# Rock ideas



## butterflypretty (Oct 9, 2012)

So my friends and I are being rock paper scissors for halloween, we have the majority of the costume logistics figured out however we cannot quite figure out how to do the rock costume.

Now we are all younger females so we all wanna look good, so does anyone have any ideas as to how we could pull off a rock costume. 
Ie. Make say a dress look like rock or rocky...


----------



## XandonX (Sep 16, 2005)

I'm gonna say get a cute black or grey dress and then Lady Gaga it up. 

Make some paper mache boulders;

http://www.ehow.com/how_7311736_make-paper-boulder.html

Paint them how it instructs you to OR with stone textured paint; 

http://cache.vendaria.com/integrati...6316&cf=3000&purl=sys_homedepot_uid_202056316

Cut two holes, one in the top of them and in the bottom...Slip into one big "mache rock", wearing it on your hips over the dress. You could also wear one on your shoulder (wearing on each shoulder could borderline on prom dress)

Or if you wanted to go funny...(not sure of the age appropriateness here) but you could make a "boulder bra"?


----------



## Elise (Oct 8, 2010)

Does it have to be a boulder type rock? Could it be a play on words like maybe a rock star?


----------



## dane82 (Sep 24, 2012)

Elise said:


> Does it have to be a boulder type rock? Could it be a play on words like maybe a rock star?

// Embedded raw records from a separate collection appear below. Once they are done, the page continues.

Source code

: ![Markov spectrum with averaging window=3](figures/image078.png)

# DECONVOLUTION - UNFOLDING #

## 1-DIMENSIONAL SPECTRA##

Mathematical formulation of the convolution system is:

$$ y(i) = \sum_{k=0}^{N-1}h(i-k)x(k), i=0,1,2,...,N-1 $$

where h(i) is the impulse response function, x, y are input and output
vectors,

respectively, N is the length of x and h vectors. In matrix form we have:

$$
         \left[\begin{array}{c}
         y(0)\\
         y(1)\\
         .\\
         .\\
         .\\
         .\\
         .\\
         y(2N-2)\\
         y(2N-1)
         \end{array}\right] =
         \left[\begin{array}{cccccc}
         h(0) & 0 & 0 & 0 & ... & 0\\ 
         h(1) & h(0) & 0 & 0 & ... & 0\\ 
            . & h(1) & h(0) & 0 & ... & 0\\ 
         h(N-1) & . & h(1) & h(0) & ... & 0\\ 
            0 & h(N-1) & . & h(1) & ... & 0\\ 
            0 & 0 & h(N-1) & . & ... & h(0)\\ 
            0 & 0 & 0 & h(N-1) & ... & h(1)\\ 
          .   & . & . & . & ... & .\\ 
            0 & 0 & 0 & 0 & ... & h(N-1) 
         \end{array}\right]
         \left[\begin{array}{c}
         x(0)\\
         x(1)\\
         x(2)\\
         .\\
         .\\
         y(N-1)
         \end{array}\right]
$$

this is a great idea. when you're by yourself it stands on its own as a costume, and when you're with your group, it's a great joke.


----------



## PoCoHauntGal (Sep 2, 2010)

You could paper-mache a cheap hardhat to look like a rock - that would be pretty easy.
It also would allow you to move around easily as the "costume" wouldn't be in the way.
Of course you may have to suffer the "rocks in your head" jokes!


----------